◆ Exercise objective: Read through the records below and copy each line that uses the word "lines".

◆ Dataset records:

BEGIN

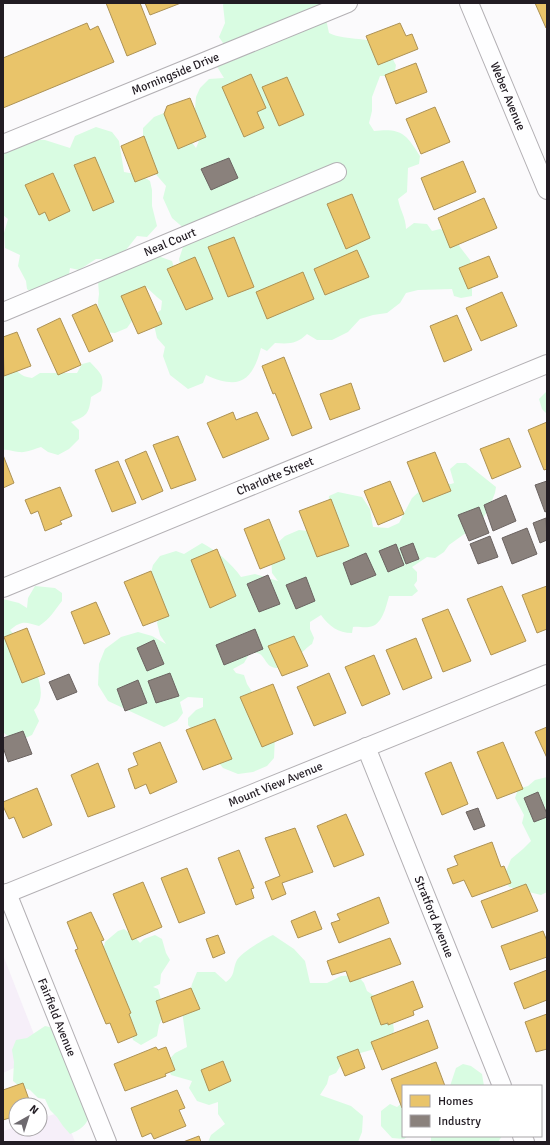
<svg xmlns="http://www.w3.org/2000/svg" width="550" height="1145" viewBox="0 0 550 1145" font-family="Signika,sans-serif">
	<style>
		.built { fill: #f6eff9 }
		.green { fill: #d9fce2 }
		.homes { fill: #e9c46a; stroke: #ad9255 }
		.industry { fill: #8a817c; stroke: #6b6361 }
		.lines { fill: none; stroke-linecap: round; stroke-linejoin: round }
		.minor-casing { stroke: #b3b0b4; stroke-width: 20 }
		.minor { stroke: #fefeff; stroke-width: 18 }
		.labels { text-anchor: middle; stroke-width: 4; stroke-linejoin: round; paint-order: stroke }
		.street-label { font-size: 12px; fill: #221c23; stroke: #fff }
	</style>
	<rect width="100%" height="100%" fill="#fbfafc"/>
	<path class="built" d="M3 955 42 1055 3 1073Z
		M63 1111 75 1142H3V1131L16 1127V1129H40V1119Z"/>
	<path class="green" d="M224 3H332L326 19 329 33C347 42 372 35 386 48 390 52 393 60 396 65L394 76H380L372 97V111L369 123 374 131C402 128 406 134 420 156L419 164 408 168 407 192 398 199C400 210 406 218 406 229L414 223 427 224 432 231 440 229 454 234 460 247 470 260 472 268V296L461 298 454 296 452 289 418 290 406 293 400 303 387 313 373 315 360 319 348 332 332 340H317L307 334C297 344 289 344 275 343L267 351 261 348C252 382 239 390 206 375L203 383 188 389 170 375 163 356 165 347 157 338 152 316 161 310 162 301 157 297 145 286 138 292 134 318 127 328 115 333 105 332 99 317 98 302 99 294 97 268 155 255 172 261 176 274 183 275 179 259 184 244 186 230 172 218 163 198 166 186 153 171 143 147V128L154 117 169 111 196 148 201 136 194 121 196 97 200 88 209 79 224 78 216 65 225 46 219 37 225 23 223 5Z
		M96 127 112 132 119 141 124 172 141 175 150 181 152 190V206L157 226 147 237 137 236 122 255 108 259H96L79 270 70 268 68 281 33 294 27 289 26 281 18 266 20 255 5 248 4 233 8 219 3 215V147L25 139 45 140 70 148 75 136Z
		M90 362C101 374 105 375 101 391L91 397C89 414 87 416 71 422L79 430V439L69 449 58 455 48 452 41 447C34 449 26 453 19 452 13 452 8 449 3 450V366C13 363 15 371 22 375 25 377 29 377 32 378L40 373H77L82 364Z
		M547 391V414L542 409 539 399Z
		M457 463H466L496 487 495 493 489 508 481 522 449 545 444 552 435 558 427 557 412 567 417 572V581L414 585 418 591 412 596H389C386 607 382 626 369 627 363 628 358 626 353 627L352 633C338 633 329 626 321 615L310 622V629L314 638 312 644C302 650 285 675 270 666 266 663 264 657 260 654 257 653 254 652 251 651L244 663 233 669 236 673 244 675 247 684 256 698 275 736 274 758 267 766 253 772 238 774 223 768 188 725V718L196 710 203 707V698L188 697 180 702 183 713 177 721 164 727 108 701 98 685 99 664 105 649 121 637 138 632 152 636 166 644 160 635 157 623 160 615 148 584 153 565 160 556 176 551 184 554 202 543C216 550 232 564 241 577L255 574 278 581 272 573 271 557 274 546 285 536 299 530 316 532 328 508 329 496 338 492 362 497 370 509 373 527 388 528 399 523 412 498 424 487 436 482 451 484 454 483 450 469Z
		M35 586 55 588 62 593V601C53 612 51 618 39 626 25 622 22 620 10 630 25 646 54 691 34 710L39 721 32 735 21 740 11 739 3 732V599L19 603 27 608 28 598Z
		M547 777V892L541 895 509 887 504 876 511 859 523 849 531 841 522 823 524 815 515 798 518 789 528 786 535 780Z
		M124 929 134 936 140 943 144 939 155 935 162 939 166 953 170 960 161 974 160 984 153 987 158 989 165 1013 159 1025 157 1036 141 1045 133 1040 131 1031 101 958 105 942 118 931Z
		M273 935 294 949 305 961 310 983H327L341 976 357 975 364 983 367 991 379 999 392 1015 394 1030 391 1042 378 1048 350 1056 343 1062 336 1073 329 1076 327 1084 320 1095 351 1106 363 1116 362 1132 358 1142H208L211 1135 225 1124 218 1114V1102L209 1105 197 1101 189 1088 192 1081 171 1075 166 1063 175 1053 187 1047 182 1011 188 1000 192 984 197 972H215L226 982C236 975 232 970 237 960 241 953 264 939 273 935Z
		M45 1026 54 1028 81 1089 77 1094C80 1098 86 1103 87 1107 93 1122 81 1130 70 1134L63 1126 57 1117 50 1110 45 1099 38 1098 30 1090 20 1087 13 1081 14 1062 12 1050 16 1040 27 1038Z
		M463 1064 471 1066 482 1074 484 1086H450L456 1068Z
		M403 1102V1136H408L404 1139 392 1138 381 1126V1111L390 1104 397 1107Z
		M431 1136H502L498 1142H431Z"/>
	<path class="homes" d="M106 3H140L156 44 127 56Z
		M145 3H181L150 15Z
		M535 3H547V28H546Z
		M87 23 90 30 98 26 114 62 3 108V58Z
		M400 23 406 36 412 34 418 49 378 65 366 36Z
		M416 63 427 92 396 104 385 75Z
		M251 74 266 108 257 112 264 128 244 137 222 87Z
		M287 77 304 115 279 126 262 87Z
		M190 98 206 137 178 149 164 114 167 106Z
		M435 107 450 142 421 154 406 119Z
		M144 136 158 173 135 182 121 146Z
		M95 157 114 202 93 211 74 165Z
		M463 161 476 192 434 210 421 178Z
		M53 173 70 211 49 221 45 212 39 215 25 185Z
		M352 194 370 238 346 249 327 204Z
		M484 198 497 228 450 248 438 218Z
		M234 237 254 287 228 297 208 247Z
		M357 250 369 277 325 295 314 269Z
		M489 256 498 277 468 289 459 268Z
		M195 257 213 299 186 310 167 269Z
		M303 272 314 299 267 319 256 292Z
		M145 286 162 324 138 334 121 296Z
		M502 292 517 326 481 341 466 308Z
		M96 304 113 341 89 352 72 315Z
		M457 315 472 350 444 362 430 326Z
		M60 318 81 365 58 375 37 329Z
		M17 332 31 366 4 376 3 337Z
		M284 357 312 428 292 436 275 393 273 394 262 366Z
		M351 383 360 409 330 420 320 394Z
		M233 412 236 420 257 412 269 439 223 458 207 423Z
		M547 422V469L544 470 528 430Z
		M178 436 196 480 171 489 153 445Z
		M509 438 521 467 492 479 480 449Z
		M146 451 163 491 142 500 125 460Z
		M435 452 451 491 423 502 407 462Z
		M3 455 14 483 3 488Z
		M118 461 136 503 112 512 95 470Z
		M390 481 404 514 378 525 364 491Z
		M60 487 72 516 60 521 62 524 45 531 38 511 31 514 25 500Z
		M331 499 349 546 317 557 299 511Z
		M269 519 285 559 260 569 244 529Z
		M217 549 236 596 210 608 191 560Z
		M151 571 169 616 143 626 124 582Z
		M502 586 526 641 491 655 467 599Z
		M547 586V629L537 633 522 595Z
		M96 602 110 634 84 644 71 612Z
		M448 609 471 661 443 672 422 619Z
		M27 628 45 674 22 683 4 637Z
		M294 636 308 666 282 676 268 646Z
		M416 638 432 678 403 690 386 650Z
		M374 655 390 694 362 706 345 667Z
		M329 673 346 713 314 726 297 687Z
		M273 684 293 734 262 747 240 697Z
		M215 719 232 759 203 770 186 730Z
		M547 727V758L535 732Z
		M160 742 177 782 150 794 146 784 135 789 128 769 138 765 133 753Z
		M503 742 523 789 497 799 477 752Z
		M451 762 468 804 442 815 425 773Z
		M98 763 115 807 88 817 71 775Z
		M37 788 52 825 23 838 14 817 9 819 3 806V802Z
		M346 814 364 855 334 867 317 826Z
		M295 828 313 872 282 883 286 894 272 900 265 882 280 876 265 838Z
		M492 842 501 867 504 866 511 883 472 897 464 880 453 884 447 869 458 865 454 856Z
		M239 850 254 888 251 889 254 898 236 905 218 858Z
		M187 868 205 913 179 923 161 878Z
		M143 882 162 927 132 940 113 894Z
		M526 884 538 911 492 928 481 901Z
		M379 897 389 923 339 943 331 923 340 920 337 914Z
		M315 911 322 929 298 938 291 921Z
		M91 912 104 940 101 941 131 1013 129 1014 137 1035 118 1043 110 1023 106 1024 75 950 78 949 67 922Z
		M543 931 547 941V957L510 970 501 946Z
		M218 935 225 953 213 958 206 939Z
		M390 938 401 964 350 982 346 971 332 975 327 961Z
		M547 970V1000L524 1009 514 983Z
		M413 981 423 1007 413 1011 414 1015 388 1025V1023L381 1025 371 997Z
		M191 988 200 1009 163 1023 156 1001Z
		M547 1014V1049L536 1052 525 1022Z
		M428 1020 438 1048 382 1070 371 1042Z
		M156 1047 158 1050 166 1047 175 1070 165 1074 166 1076 125 1091 114 1064Z
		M358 1049 365 1068 345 1076 337 1057Z
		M223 1061 231 1081 209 1091 201 1070Z
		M436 1062 445 1086H403V1108H402L391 1079Z
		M23 1083 31 1105H16V1116L3 1120V1090Z
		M177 1090 185 1108 179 1110 186 1126 154 1139 151 1133 142 1137 131 1108Z
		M199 1136 201 1142H183Z"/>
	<path class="industry" d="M229 158 238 178 211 190 201 169Z
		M547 481V511L545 512 535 485Z
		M506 495 516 521 493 531 484 505Z
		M479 507 489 533 469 541 458 515Z
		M546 518 547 540 540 543 533 523Z
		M527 528 537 554 512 564 502 538Z
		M490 536 498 557 478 564 470 544Z
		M413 543 419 559 406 564 400 548Z
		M396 544 404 565 388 572 379 551Z
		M366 553 376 575 351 585 343 563Z
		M268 575 280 604 259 612 247 584Z
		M306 577 315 601 296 609 286 585Z
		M255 629 263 649 224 665 216 645Z
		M154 640 164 664 147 671 137 648Z
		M170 673 179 696 156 703 148 681Z
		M69 674 77 692 57 700 49 682Z
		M138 680 147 703 125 711 117 689Z
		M23 731 32 754 8 762 3 747V738Z
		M538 792 547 814V817L534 822 524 798Z
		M478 808 485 826 474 830 466 812Z"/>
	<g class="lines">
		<g class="minor-casing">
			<g id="minor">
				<path id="s1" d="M469 3 547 190"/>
				<path id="s2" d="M3 144 348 3"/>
				<path id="s3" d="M3 312 337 172"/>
				<path id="s4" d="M3 588 547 364"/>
				<path id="s5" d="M366 747 502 1086"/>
				<path id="s6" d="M7 893 107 1142"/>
				<path id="s7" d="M3 895 547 674"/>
				<path d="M522 1136 525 1142"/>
			</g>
		</g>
		<use href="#minor" class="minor"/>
	</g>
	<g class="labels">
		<g class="street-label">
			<text dy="4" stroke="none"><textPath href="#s2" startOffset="186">Morningside Drive</textPath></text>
			<text dy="4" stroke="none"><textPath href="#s1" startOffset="101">Weber Avenue</textPath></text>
			<text dy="4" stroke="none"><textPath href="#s3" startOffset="181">Neal Court</textPath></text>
			<text dy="4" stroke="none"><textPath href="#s4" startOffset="294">Charlotte Street</textPath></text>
			<text dy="4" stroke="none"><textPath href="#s7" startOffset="294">Mount View Avenue</textPath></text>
			<text dy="4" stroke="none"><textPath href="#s5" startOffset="183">Stratford Avenue</textPath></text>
			<text dy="4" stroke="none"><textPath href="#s6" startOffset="134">Fairfield Avenue</textPath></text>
		</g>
	</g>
	<rect width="550" height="1145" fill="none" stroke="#221c23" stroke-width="8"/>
	<rect x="402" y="1085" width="140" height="52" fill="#ffffff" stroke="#a7a4a7"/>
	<rect x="410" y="1095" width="20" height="12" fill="#e9c46a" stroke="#a7a4a7"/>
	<text x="438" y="1105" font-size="12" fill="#221c23">Homes</text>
	<rect x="410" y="1115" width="20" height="12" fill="#8a817c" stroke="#a7a4a7"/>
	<text x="438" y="1125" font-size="12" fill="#221c23">Industry</text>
	<g transform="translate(28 1117) rotate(39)"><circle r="19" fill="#ffffff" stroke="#a7a4a7"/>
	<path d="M0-3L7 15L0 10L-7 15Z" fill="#6e6a6f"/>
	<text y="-6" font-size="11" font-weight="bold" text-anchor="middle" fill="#221c23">N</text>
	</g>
</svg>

END

◆ Response area:
		.lines { fill: none; stroke-linecap: round; stroke-linejoin: round }
	<g class="lines">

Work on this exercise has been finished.